Thailand’s Junta Delays Elections – Again

Nontarat Phaicharoen
2017.02.08
Bangkok
170208-TH-Prayuth-620 Thai Prime Minister Prayuth Chan-o-cha holds up his ballot at a polling station in Bangkok while voting in a constitutional referendum, Aug. 7, 2016.
AFP

Elections in Thailand won’t take place for another year because the military government needs more time to iron out a new constitution that requires the king’s signature, a deputy prime minister revealed Wednesday.

The postponement marks at least the fourth time the junta has pushed back elections since the military seized power in a bloodless coup in May 2014. Prime Minister Prayuth Chan-o-cha has repeatedly promised that polls would happen as part of a “roadmap” putting Thailand back on a democratic path.

In a testy exchange with reporters in Bangkok on Wednesday, Deputy Prime Minister Wissanu Kreau-ngam repeated that polls would take place about one year from now.

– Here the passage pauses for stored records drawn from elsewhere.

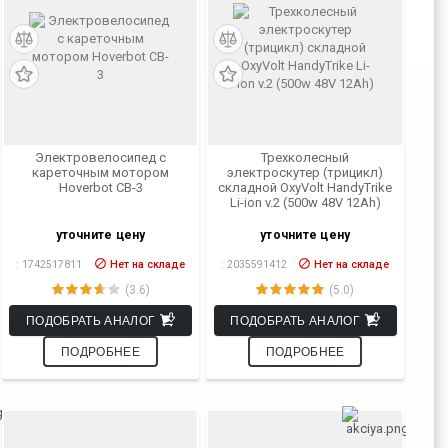
Электровелосипед с
Трехколесный
кареточным мотором
электроскутер (трицикл)
Hoverbot CB-3
складной OxyVolt HandyTrike
Li-ion v.2 (500w 48V 12Ah)
уточните цену
уточните цену
:
1742517811
Нет на складе
:
2035591412
Нет на складе
(3.6)
(5.0)
ПОДОБРАТЬ АНАЛОГ
ПОДОБРАТЬ АНАЛОГ
ПОДРОБНЕЕ
ПОДРОБНЕЕ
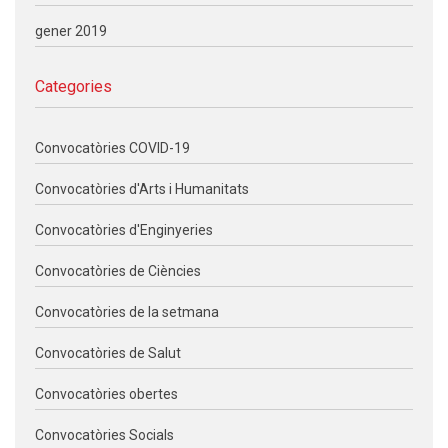
gener 2019
Categories
Convocatòries COVID-19
Convocatòries d'Arts i Humanitats
Convocatòries d'Enginyeries
Convocatòries de Ciències
Convocatòries de la setmana
Convocatòries de Salut
Convocatòries obertes
Convocatòries Socials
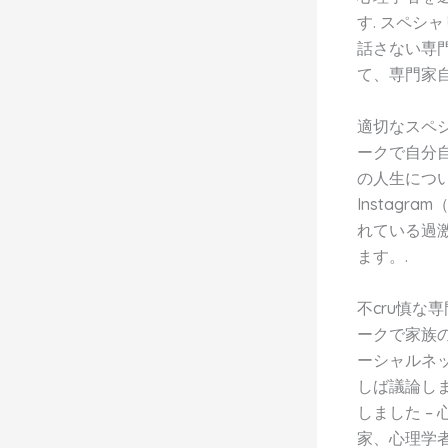
す. スペシ
話さない専
て、専門家自
適切なスペ
ークで自分
の人生につ
Instag
れている過
ます。.
不cru慎
ークで家族
ーシャルネ
しば議論し
しました 
家、心理学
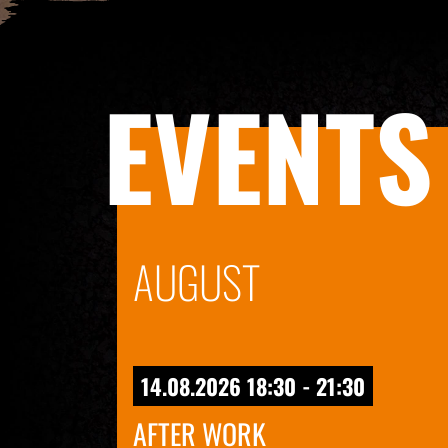
EVENTS
AUGUST
14.08.2026 18:30 - 21:30
AFTER WORK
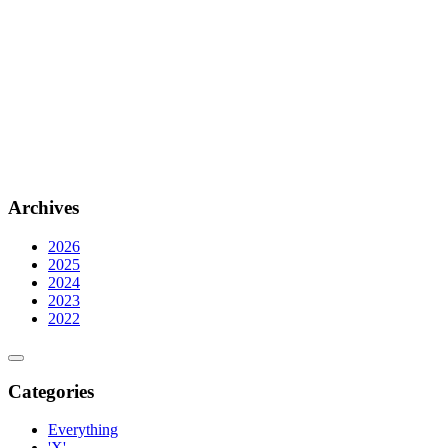
Archives
2026
2025
2024
2023
2022
Categories
Everything
'X'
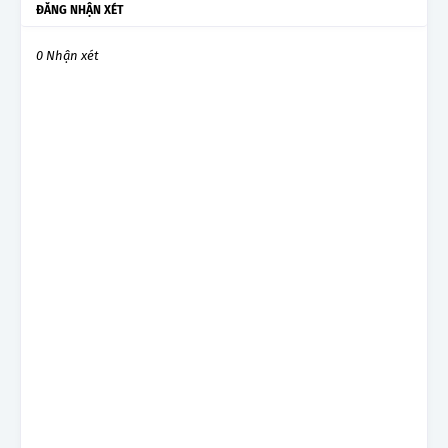
ĐĂNG NHẬN XÉT
0 Nhận xét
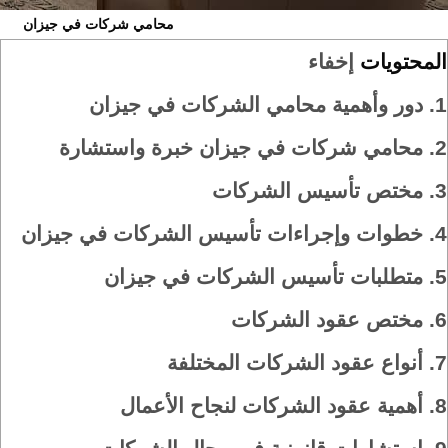
محامي شركات في جيزان
المحتويات
إخفاء
1.
دور وأهمية محامي الشركات في جيزان
2.
محامي شركات في جيزان خبرة واستشارة
3.
مختص تأسيس الشركات
4.
خطوات وإجراءات تأسيس الشركات في جيزان
5.
متطلبات تأسيس الشركات في جيزان
6.
مختص عقود الشركات
7.
أنواع عقود الشركات المختلفة
8.
أهمية عقود الشركات لنجاح الأعمال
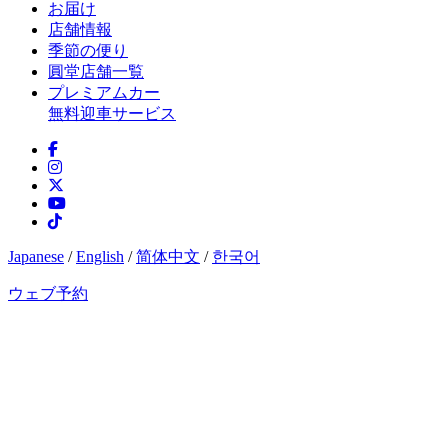
お届け
店舗情報
季節の便り
圓堂店舗一覧
プレミアムカー
無料迎車サービス
Japanese
/
English
/
简体中文
/
한국어
ウェブ予約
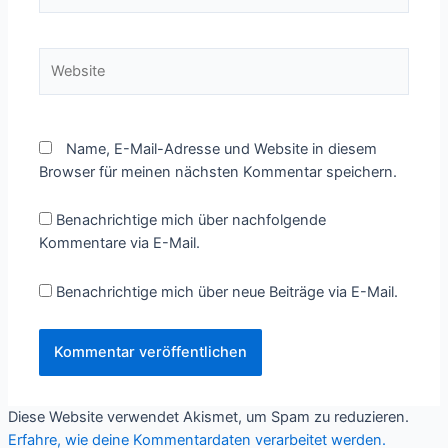
Website
Name, E-Mail-Adresse und Website in diesem
Browser für meinen nächsten Kommentar speichern.
Benachrichtige mich über nachfolgende
Kommentare via E-Mail.
Benachrichtige mich über neue Beiträge via E-Mail.
Diese Website verwendet Akismet, um Spam zu reduzieren.
Erfahre, wie deine Kommentardaten verarbeitet werden.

“There will be about one year to the elections, but don’t count 365 days exactly,” the deputy prime minister said.

Wissanu was responding to questions from reporters following a talk he gave on Tuesday evening about Thai legal reforms.

“[T]he elections will not take place shortly. It will take at least a year,” he said then, according to reports.

Elections will have to wait, he told the audience, because of amendments being made to a junta-backed constitution that Thais approved in a referendum last year, Wissanu said.

“We have so many issues that must be done immediately,” he added, referring to proposed amendments to the new constitution that “require feedback from stakeholders.”

Repeated delays

Some of the changes were requested by Thailand’s new king, Maha Vajiralongkorn, after he declined to sign off on the draft charter in January – as required by law for enacting a new constitution.

The draft constitution, which passed in a referendum in August, seeks an appointed senate with seats reserved for military commanders, limits on parliamentary authority, enhanced powers for non-elected state agencies and a provision for a non-elected prime minister.

The king, who took the throne in December following the death of his 88-year-old father, King Bhumibol Adulyadej, asked the National Assembly to make changes that would widen his powers as monarch, such as being able to rule the country while spending long periods abroad.

A revised version of the draft charter would be presented to the new king before Feb. 18, Wissanu said.

After the king sent back the draft charter last month, Prayuth assured the Thai people that tweaking the constitution to satisfy the monarch would not affect elections planned in 2017.

Soon after the junta came to power, it promised that elections would take place within 15 months – by August 2015 at the latest. But in May 2015, Prayuth said elections wouldn’t happen till September 2016, and that would depend on whether the new constitution passed in a referendum.

Then, in September 2015, the PM announced that elections would be pushed back by nearly two years and would happen in the second half of 2017.

“The government will act as quickly as we can [to organize national polls] as the prime minister does not want to prolong his time in power,” Wissanu said on Aug. 8, 2016, a day after a majority of Thais voted for the new constitution.

And, five days after King Bhumibol died in October, Prayuth said the passing of the monarch who had ruled for 70 years would not delay the junta’s timetable for elections in September or October of 2017.

Rights ‘not absolute’: Thai government

The monarchy is a revered institution in Thailand, where a strict royal defamation law known as Lese-Majeste guards against speech seen as criticizing or insulting royals.

Arrests of suspected violators of the law have soared under the junta.

This week, the U.N.’s special rapporteur on free speech, David Kaye, slammed Thailand’s military rulers for “using lese-majeste as a political tool to stifle critical speech.”

“[T]he fact that some forms of expression are considered to be insulting to a public figure is not sufficient to justify restrictions or penalties,” Kaye said.

And while the junta has not yet delivered on its promise of staging elections, others have criticized it for rounding up and arresting Thais who dare to defy military rule.

On Wednesday, Amnesty International issued a 30-page report detailing how the junta has “criminalized dissent” by targeting dozens of civil society and political activists.

The regime has created “a fearful environment where people cannot speak or assemble peacefully without risking arrest or prosecution,” Champa Patel, Amnesty’s director for Southeast Asia, said in a statement accompanying the report’s release.

Responding to the comments made by the U.N. special rapporteur, the Thai Ministry of Foreign Affairs defended the Lese-Majeste law.

The monarchy “has always been a pillar of stability” in the country, and the law “is not aimed at curbing people’s rights to freedom of expression,” the ministry said Tuesday.

But, it added, “While Thailand supports and values freedom of expression, these rights are not absolute and shall be exercised within the boundary of the law in a manner that does not disrupt public order and social harmony or infringe upon others’ rights or reputations.”